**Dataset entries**
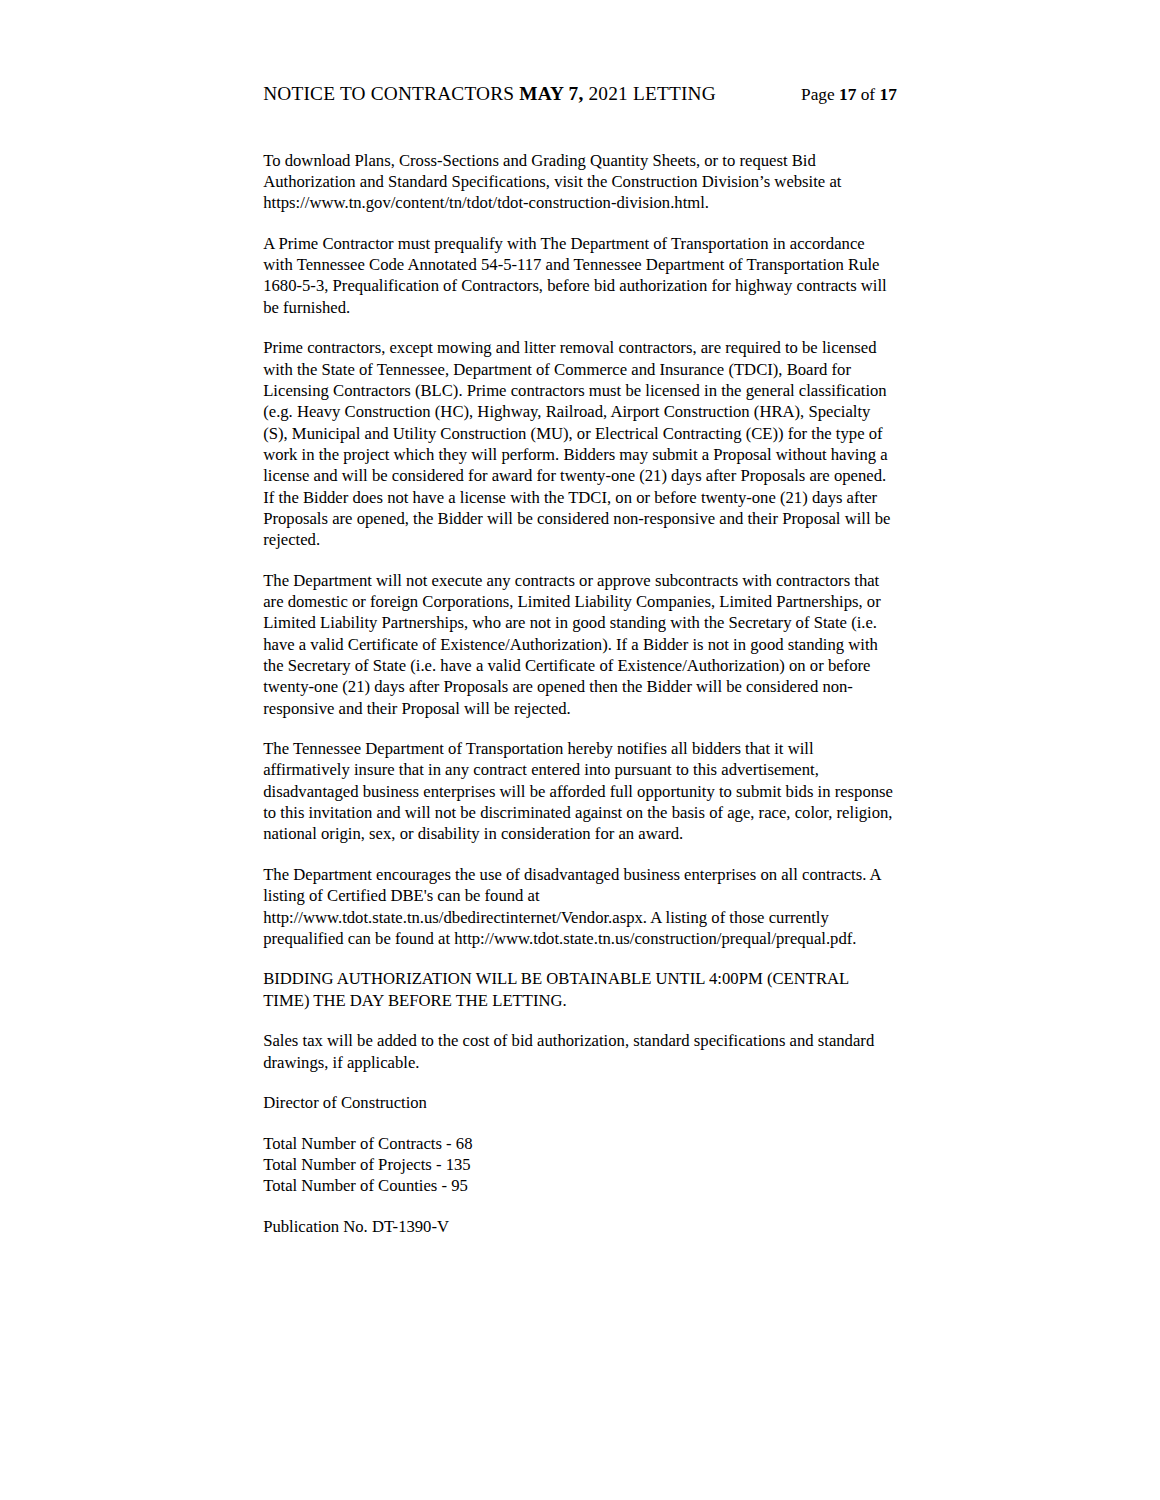NOTICE TO CONTRACTORS MAY 7, 2021 LETTING
Page 17 of 17
To download Plans, Cross-Sections and Grading Quantity Sheets, or to request Bid Authorization and Standard Specifications, visit the Construction Division’s website at https://www.tn.gov/content/tn/tdot/tdot-construction-division.html.
A Prime Contractor must prequalify with The Department of Transportation in accordance with Tennessee Code Annotated 54-5-117 and Tennessee Department of Transportation Rule 1680-5-3, Prequalification of Contractors, before bid authorization for highway contracts will be furnished.
Prime contractors, except mowing and litter removal contractors, are required to be licensed with the State of Tennessee, Department of Commerce and Insurance (TDCI), Board for Licensing Contractors (BLC). Prime contractors must be licensed in the general classification (e.g. Heavy Construction (HC), Highway, Railroad, Airport Construction (HRA), Specialty (S), Municipal and Utility Construction (MU), or Electrical Contracting (CE)) for the type of work in the project which they will perform. Bidders may submit a Proposal without having a license and will be considered for award for twenty-one (21) days after Proposals are opened. If the Bidder does not have a license with the TDCI, on or before twenty-one (21) days after Proposals are opened, the Bidder will be considered non-responsive and their Proposal will be rejected.
The Department will not execute any contracts or approve subcontracts with contractors that are domestic or foreign Corporations, Limited Liability Companies, Limited Partnerships, or Limited Liability Partnerships, who are not in good standing with the Secretary of State (i.e. have a valid Certificate of Existence/Authorization). If a Bidder is not in good standing with the Secretary of State (i.e. have a valid Certificate of Existence/Authorization) on or before twenty-one (21) days after Proposals are opened then the Bidder will be considered non-responsive and their Proposal will be rejected.
The Tennessee Department of Transportation hereby notifies all bidders that it will affirmatively insure that in any contract entered into pursuant to this advertisement, disadvantaged business enterprises will be afforded full opportunity to submit bids in response to this invitation and will not be discriminated against on the basis of age, race, color, religion, national origin, sex, or disability in consideration for an award.
The Department encourages the use of disadvantaged business enterprises on all contracts. A listing of Certified DBE's can be found at http://www.tdot.state.tn.us/dbedirectinternet/Vendor.aspx. A listing of those currently prequalified can be found at http://www.tdot.state.tn.us/construction/prequal/prequal.pdf.
BIDDING AUTHORIZATION WILL BE OBTAINABLE UNTIL 4:00PM (CENTRAL TIME) THE DAY BEFORE THE LETTING.
Sales tax will be added to the cost of bid authorization, standard specifications and standard drawings, if applicable.
Director of Construction
Total Number of Contracts - 68
Total Number of Projects - 135
Total Number of Counties - 95
Publication No. DT-1390-V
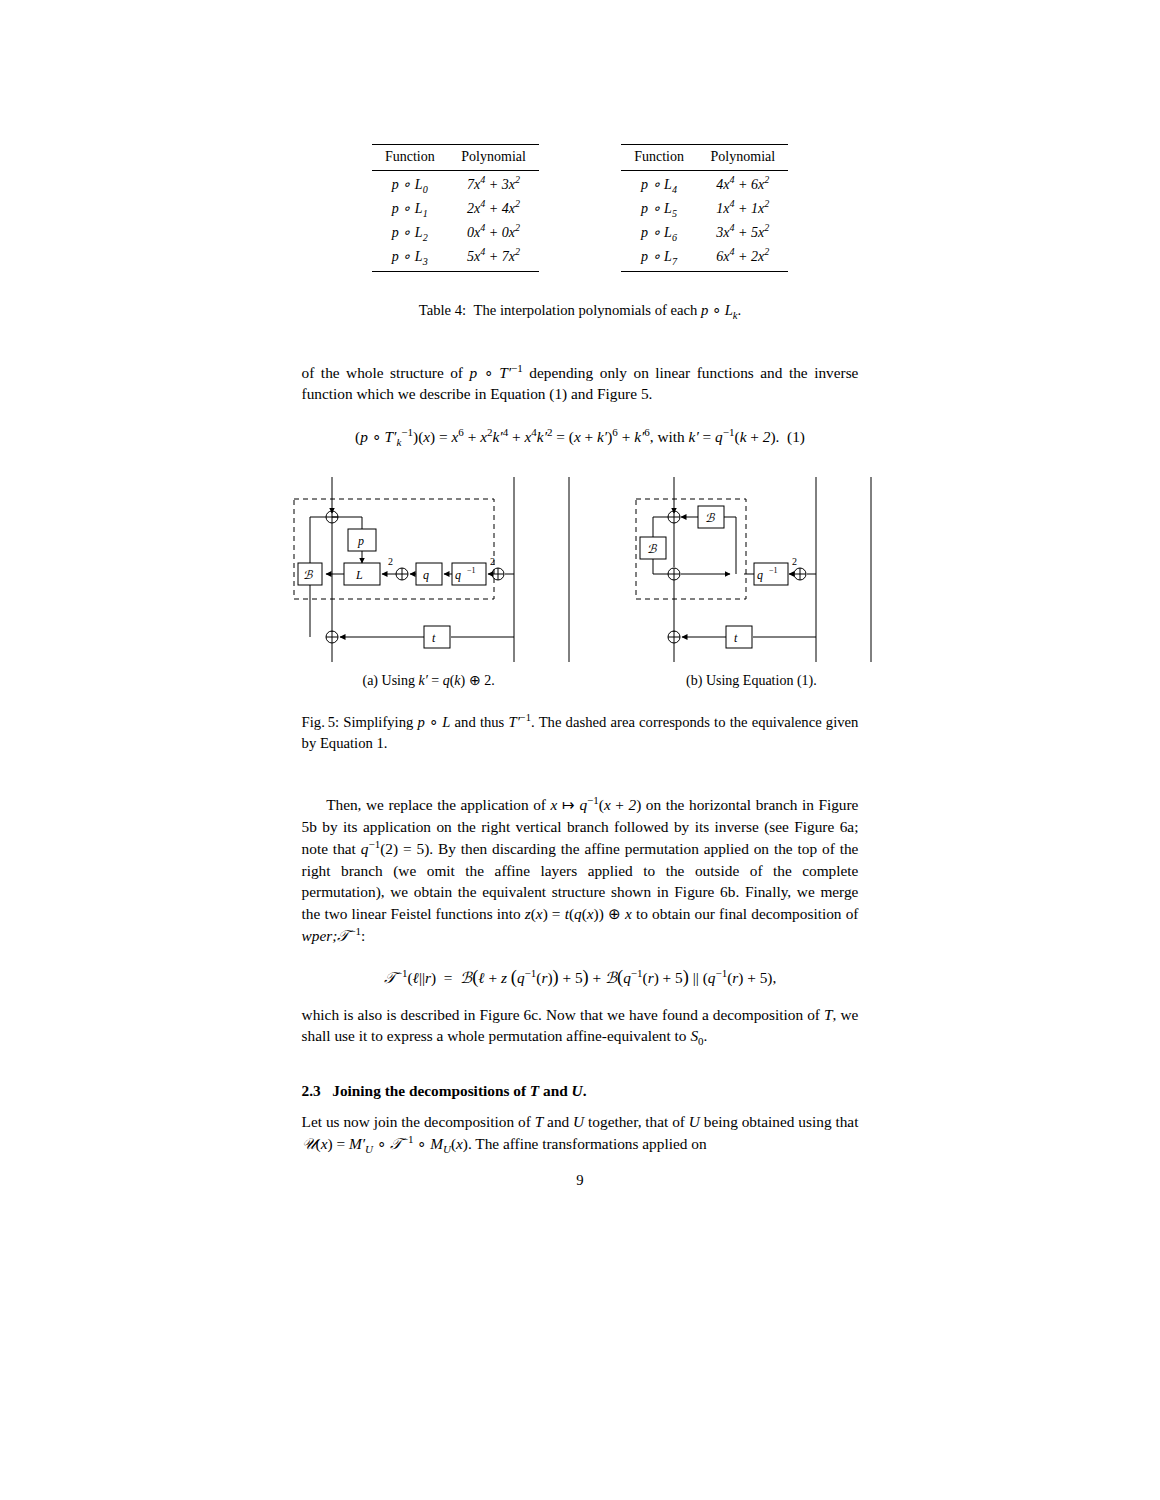| Function | Polynomial |
| --- | --- |
| p ∘ L 0 | 7x 4 + 3x 2 |
| p ∘ L 1 | 2x 4 + 4x 2 |
| p ∘ L 2 | 0x 4 + 0x 2 |
| p ∘ L 3 | 5x 4 + 7x 2 |
| Function | Polynomial |
| --- | --- |
| p ∘ L 4 | 4x 4 + 6x 2 |
| p ∘ L 5 | 1x 4 + 1x 2 |
| p ∘ L 6 | 3x 4 + 5x 2 |
| p ∘ L 7 | 6x 4 + 2x 2 |
Table 4: The interpolation polynomials of each p ∘ Lk.
of the whole structure of p ∘ T′−1 depending only on linear functions and the inverse function which we describe in Equation (1) and Figure 5.
(p ∘ T′k−1)(x) = x6 + x2k′4 + x4k′2 = (x + k′)6 + k′6, with k′ = q−1(k + 2). (1)
p ℬ L q q −1 t 2 2
(a) Using k′ = q(k) ⊕ 2.
ℬ ℬ q −1 t 2
(b) Using Equation (1).
Fig. 5: Simplifying p ∘ L and thus T′−1. The dashed area corresponds to the equivalence given by Equation 1.
Then, we replace the application of x ↦ q−1(x + 2) on the horizontal branch in Figure 5b by its application on the right vertical branch followed by its inverse (see Figure 6a; note that q−1(2) = 5). By then discarding the affine permutation applied on the top of the right branch (we omit the affine layers applied to the outside of the complete permutation), we obtain the equivalent structure shown in Figure 6b. Finally, we merge the two linear Feistel functions into z(x) = t(q(x)) ⊕ x to obtain our final decomposition of wper; 𝒯−1:
𝒯−1(ℓ||r) = ℬ(ℓ + z (q−1(r)) + 5) + ℬ(q−1(r) + 5) || (q−1(r) + 5),
which is also is described in Figure 6c. Now that we have found a decomposition of T, we shall use it to express a whole permutation affine-equivalent to S0.
2.3 Joining the decompositions of T and U.
Let us now join the decomposition of T and U together, that of U being obtained using that 𝒰(x) = M′U ∘ 𝒯−1 ∘ MU(x). The affine transformations applied on
9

**Task to complete**
Taking the line with "p ℬ L q q −1 t 2 2" as the first and the line with "Fig. 5: Simplifying p" as the last, retype that stretch of the data above exactly, with no other lines.

**Result of this exercise**
p ℬ L q q −1 t 2 2
(a) Using k′ = q(k) ⊕ 2.
ℬ ℬ q −1 t 2
(b) Using Equation (1).
Fig. 5: Simplifying p ∘ L and thus T′−1. The dashed area corresponds to the equivalence given by Equation 1.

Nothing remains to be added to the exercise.